This spring, it’s time for a little madness.
So, while I knit, I like to just turn on movies and pass the time that way. This movie was one I noticed on Netflix a while ago but didn’t want to watch at the time. And for some reason, this just got stuck in my head. This time, I wanted to see it.
For the past few years, Alice has been captaining her own ship and exploring the world. But upon returning home, she sees how much things have changed–and she learns that Hatter is dreadfully ill. Determined to help her friend, she returns to Underland to save Hatter and to defeat the Red Queen and her companion, Time. But this is easier said than done.
This movie brings back the entire star-studded cast from the first movie, though this time it’s not directed by the delightfully weird Tim Burton (who is instead a producer). But we have the return of the talented Helena Bonham Carter (Red Queen), Johnny Depp (Mad Hatter), Anne Hathaway (White Queen), and Mia Wasikowska (Alice).
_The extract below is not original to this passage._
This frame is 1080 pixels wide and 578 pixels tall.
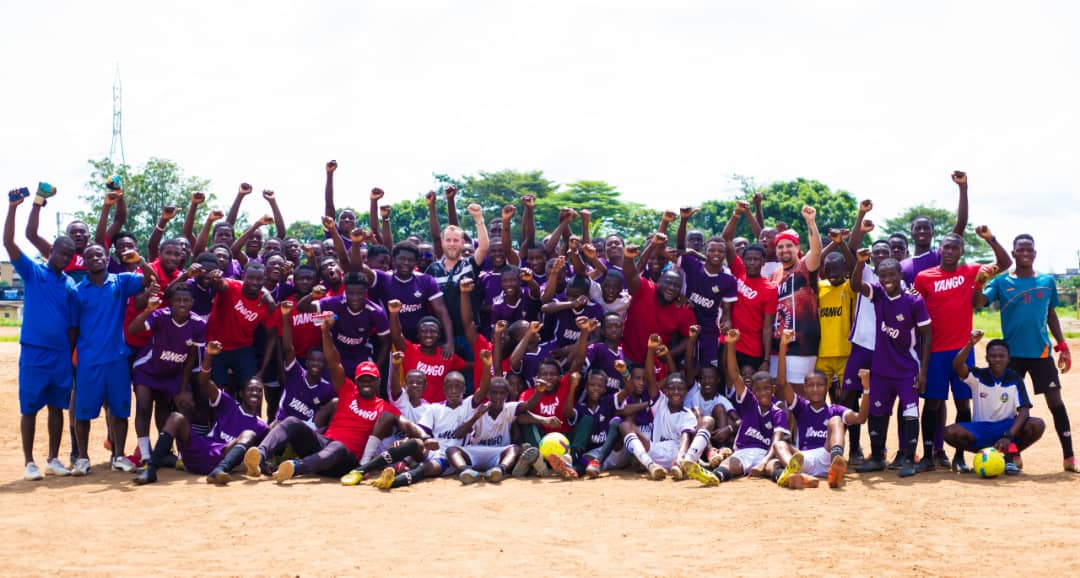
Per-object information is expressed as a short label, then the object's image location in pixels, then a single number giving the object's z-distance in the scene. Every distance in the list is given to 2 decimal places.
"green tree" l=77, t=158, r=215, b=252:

This was also the last role of the incomparable Alan Rickman (Absalom). Bless that man.
We’re also introduced to a new character, Time, played convincingly by Sasha Baron Cohen. He, like Depp, has a way of disappearing into his characters until they are indistinguishable.
There’s also a very small role in this by Andrew Scott, who is most well-known for his role as Moriarty in the BBC Sherlock series. I legitimately gasped out loud when I saw him. I may have even screamed a little, I’m not sure.
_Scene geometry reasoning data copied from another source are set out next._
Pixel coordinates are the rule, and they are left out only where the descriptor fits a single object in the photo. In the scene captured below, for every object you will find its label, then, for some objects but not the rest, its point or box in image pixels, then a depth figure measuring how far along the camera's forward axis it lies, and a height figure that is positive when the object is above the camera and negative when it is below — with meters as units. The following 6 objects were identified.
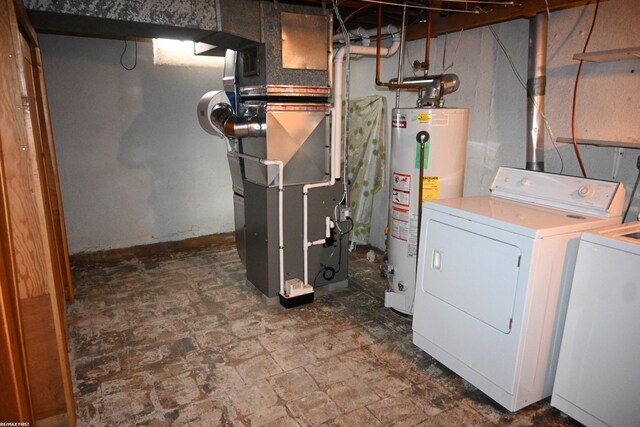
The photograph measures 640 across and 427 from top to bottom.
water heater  2.79 -0.39
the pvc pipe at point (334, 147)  3.25 -0.25
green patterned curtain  4.34 -0.45
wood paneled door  1.52 -0.67
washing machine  1.76 -0.95
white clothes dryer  1.97 -0.80
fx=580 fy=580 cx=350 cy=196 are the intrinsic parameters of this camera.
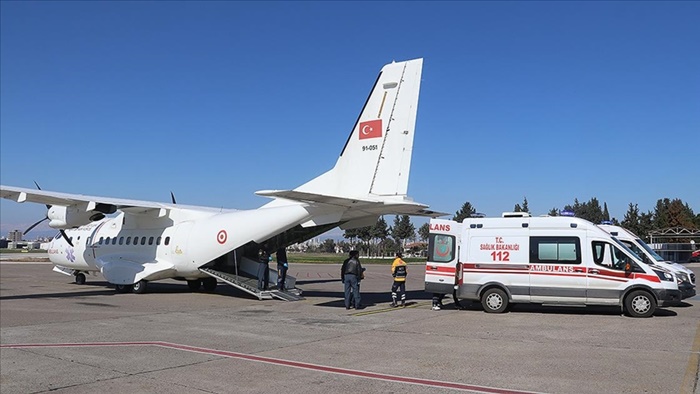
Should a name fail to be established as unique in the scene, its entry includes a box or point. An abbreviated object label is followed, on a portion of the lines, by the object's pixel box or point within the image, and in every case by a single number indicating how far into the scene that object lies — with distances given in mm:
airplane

And with a cast as talented as them, the acting is certainly not an issue. I felt that most everyone did a lovely job. I was especially taken with Alice and the White Queen, but I will always always have a soft spot in my heart for the Hatter. There is just something about that character, no matter what incarnation his comes in.
The costuming and scenery were all I could have ever hoped for. Everything looked beautiful in its own insane way. Underland is, as always, a wonder. Everything seemed like it was tailored to fit the characters. For example, this outfit Alice wears is perfect for her. It fits her time period with the ruffles and the buttons, but it’s also distinctly Alice. She’s wearing pants rather than a skirt. (Yes, those are pants, but I think they are meant to give the illusion of a skirt at first glance.) The pink is far too bright to have fit in with the time period. (We’re talking normally more pastel colors and fuchsia is distinctly not pastel.) It’s these kind of quirky twists on the ordinary that are so appealing.
However, I didn’t think the story was the greatest. I thought the themes were fine. Family, forgiveness, being true to yourself. All of those are fantastic things, especially in a “children’s” movie. (Technically, I think this is a children’s movie, but…it’s Alice.)
Anyway, the plot just seemed odd. And not Underland odd. The Hatter is convinced his family is alive whereas everyone else knows they are dead. So Alice needs to go back in time to rescue them. The reasonings behind everything she does and the outcome of it all just sort of fell flat. It wasn’t as interesting as I was hoping it would be.
But that doesn’t mean the entire story is bad and this movie is a wash. It’s still incredibly funny. There are brilliant time puns, given that one character is named Time. But my favorite joke is this one where Alice says she’s been traveling the world and a society girl asks her how it was. Alice just stares at her and goes something like, “The world? It was nice. You should visit it sometime.” I love that kind of biting, backhanded humor. And this movie is full of it. It’s clever humor.
It was a fun movie to have on while I was knitting, but overall? It probably wasn’t as good as I was hoping for.